OREAL-32B: Advanced Mathematical Reasoning Model
OREAL-32B is a 32 billion parameter model from InternLM, specifically designed for advanced mathematical reasoning. It leverages a novel reinforcement learning framework called Outcome Reward-based Reinforcement Learning (OREAL), which is particularly effective for tasks where only binary outcome rewards are available.
Key Capabilities & Innovations
- Superior Mathematical Performance: OREAL-32B achieves a 95.0 pass@1 accuracy on MATH-500, outperforming other 32B models in this benchmark.
- Novel RL Framework: The OREAL method incorporates best-of-N (BoN) sampling for behavior cloning and reshapes negative sample rewards for gradient consistency.
- Sparse Reward Handling: It addresses sparse rewards in long chain-of-thought reasoning by using an on-policy token-level reward model to identify key tokens for importance sampling.
- Comprehensive Evaluation: The model demonstrates strong performance across various mathematical benchmarks including AIME2024, AIME2025-I, LiveMath, and Olympiad.
When to Use OREAL-32B
- Complex Mathematical Problem Solving: Ideal for applications requiring high accuracy in mathematical reasoning and problem-solving.

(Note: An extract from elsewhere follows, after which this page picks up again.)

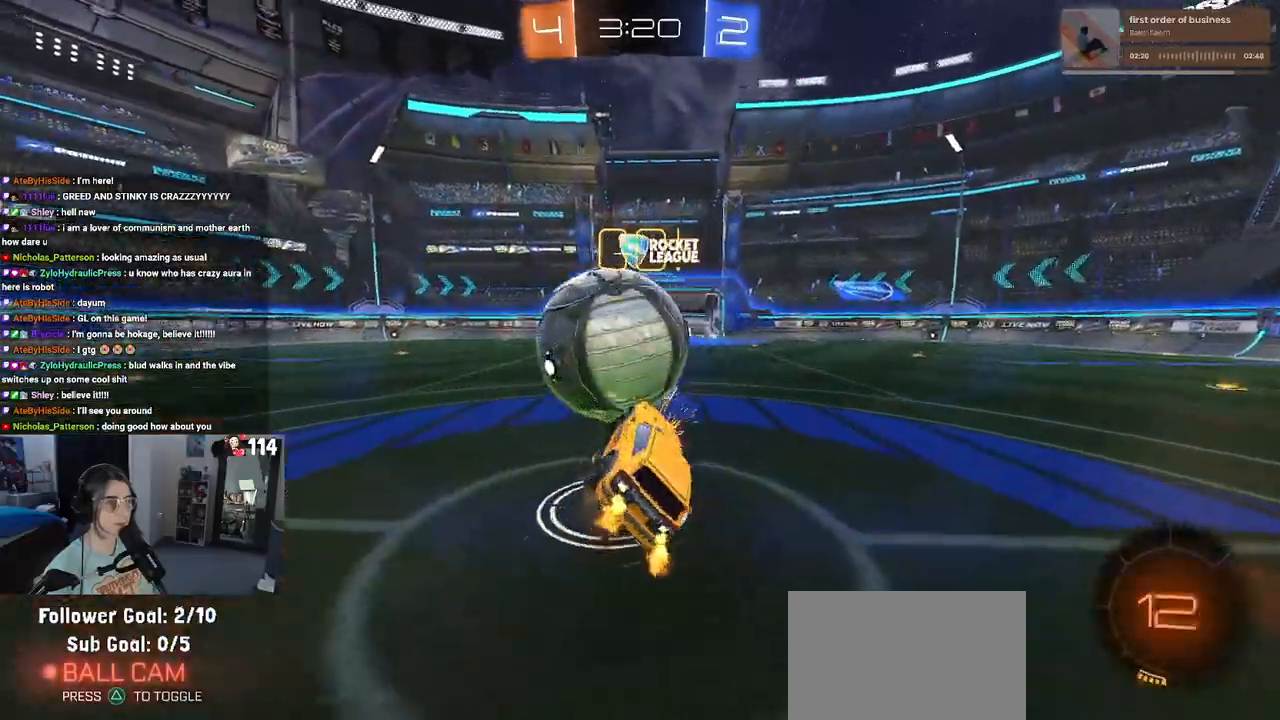
{"buttons": ["R2"], "left_stick": "up-right", "right_stick": "center", "events": [[433, "SQUARE", "up"]]}
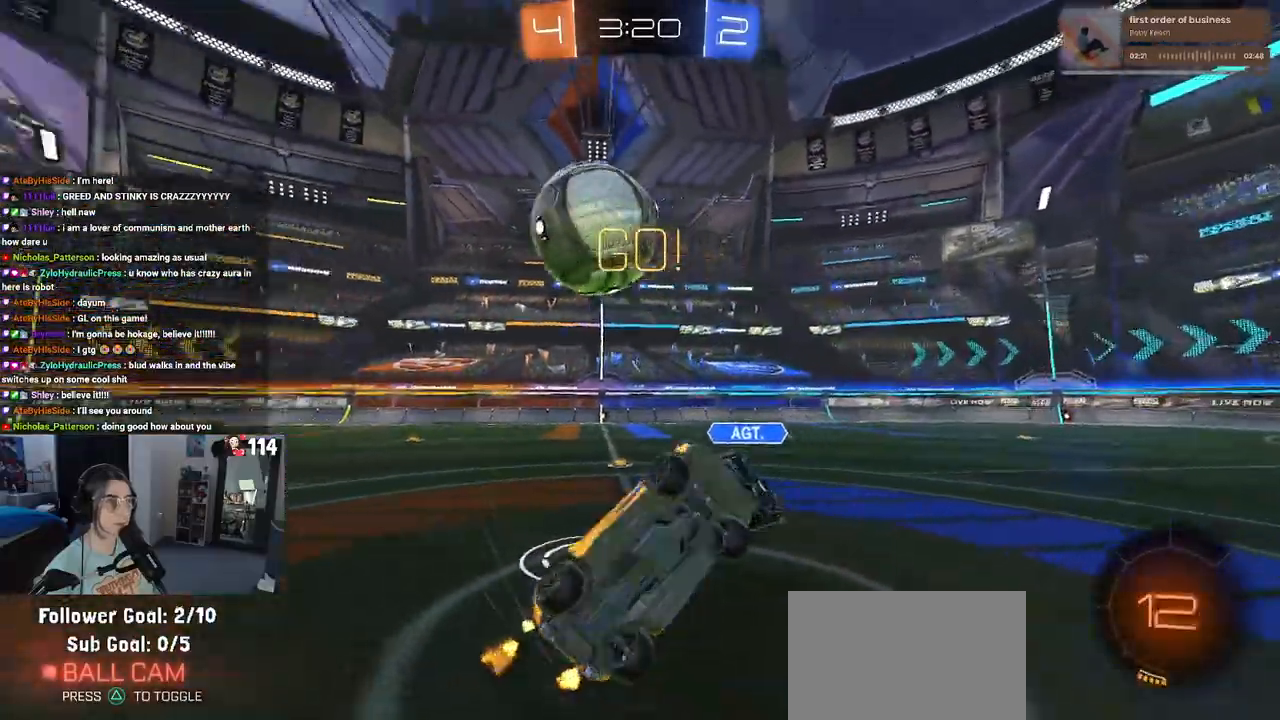
{"buttons": ["R2"], "left_stick": "up-right", "right_stick": "center", "events": []}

- Research in RL for Reasoning: Useful for researchers exploring advanced reinforcement learning techniques for complex cognitive tasks.
- Educational Tools: Can be integrated into systems that require rigorous, step-by-step mathematical explanations and solutions.
InternLM has also released OREAL-7B and corresponding SFT models, along with the RL training prompts, to support further community research in mathematical reasoning.